■ Work instruction
Begin at the line containing "- [ ] Shortcuts configured" in the entries below and end at the line containing "across 13 files"; transcribe that range exactly and nothing outside it.

■ Dataset entries
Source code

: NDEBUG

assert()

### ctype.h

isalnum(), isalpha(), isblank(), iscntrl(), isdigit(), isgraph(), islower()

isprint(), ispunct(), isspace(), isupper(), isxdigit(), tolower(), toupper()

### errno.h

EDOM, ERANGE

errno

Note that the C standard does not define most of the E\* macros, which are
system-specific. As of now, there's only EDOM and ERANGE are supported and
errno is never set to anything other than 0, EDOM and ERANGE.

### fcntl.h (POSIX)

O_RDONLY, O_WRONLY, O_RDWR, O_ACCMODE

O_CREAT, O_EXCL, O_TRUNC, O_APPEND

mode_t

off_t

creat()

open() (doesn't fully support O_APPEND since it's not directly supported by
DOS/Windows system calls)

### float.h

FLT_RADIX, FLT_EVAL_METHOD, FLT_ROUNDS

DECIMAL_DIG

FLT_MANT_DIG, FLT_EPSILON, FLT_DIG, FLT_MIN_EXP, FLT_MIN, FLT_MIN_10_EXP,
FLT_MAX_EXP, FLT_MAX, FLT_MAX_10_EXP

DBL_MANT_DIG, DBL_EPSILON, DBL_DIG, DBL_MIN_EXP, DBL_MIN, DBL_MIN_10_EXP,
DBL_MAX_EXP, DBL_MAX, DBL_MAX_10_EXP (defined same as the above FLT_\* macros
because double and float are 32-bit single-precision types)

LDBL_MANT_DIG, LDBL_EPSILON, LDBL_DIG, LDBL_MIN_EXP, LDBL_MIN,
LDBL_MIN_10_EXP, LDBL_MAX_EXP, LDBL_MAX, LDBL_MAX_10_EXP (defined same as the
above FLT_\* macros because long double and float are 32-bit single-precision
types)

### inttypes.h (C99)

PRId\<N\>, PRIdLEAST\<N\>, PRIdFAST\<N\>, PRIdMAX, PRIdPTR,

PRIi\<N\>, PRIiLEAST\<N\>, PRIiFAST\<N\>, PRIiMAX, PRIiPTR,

---

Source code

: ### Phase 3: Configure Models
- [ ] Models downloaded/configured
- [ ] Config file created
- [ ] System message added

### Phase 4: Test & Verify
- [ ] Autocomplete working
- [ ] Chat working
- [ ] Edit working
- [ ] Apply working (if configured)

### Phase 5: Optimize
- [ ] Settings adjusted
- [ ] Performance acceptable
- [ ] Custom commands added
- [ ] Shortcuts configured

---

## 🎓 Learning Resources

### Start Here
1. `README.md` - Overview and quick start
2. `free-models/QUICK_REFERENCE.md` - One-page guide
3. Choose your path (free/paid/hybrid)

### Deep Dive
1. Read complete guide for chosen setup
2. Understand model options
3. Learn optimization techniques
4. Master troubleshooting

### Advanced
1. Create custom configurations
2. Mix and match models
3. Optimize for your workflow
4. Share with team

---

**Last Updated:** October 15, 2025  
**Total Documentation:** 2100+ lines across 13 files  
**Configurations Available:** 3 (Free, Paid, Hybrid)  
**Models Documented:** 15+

■ Exercise answer
- [ ] Shortcuts configured

---

## 🎓 Learning Resources

### Start Here
1. `README.md` - Overview and quick start
2. `free-models/QUICK_REFERENCE.md` - One-page guide
3. Choose your path (free/paid/hybrid)

### Deep Dive
1. Read complete guide for chosen setup
2. Understand model options
3. Learn optimization techniques
4. Master troubleshooting

### Advanced
1. Create custom configurations
2. Mix and match models
3. Optimize for your workflow
4. Share with team

---

**Last Updated:** October 15, 2025  
**Total Documentation:** 2100+ lines across 13 files  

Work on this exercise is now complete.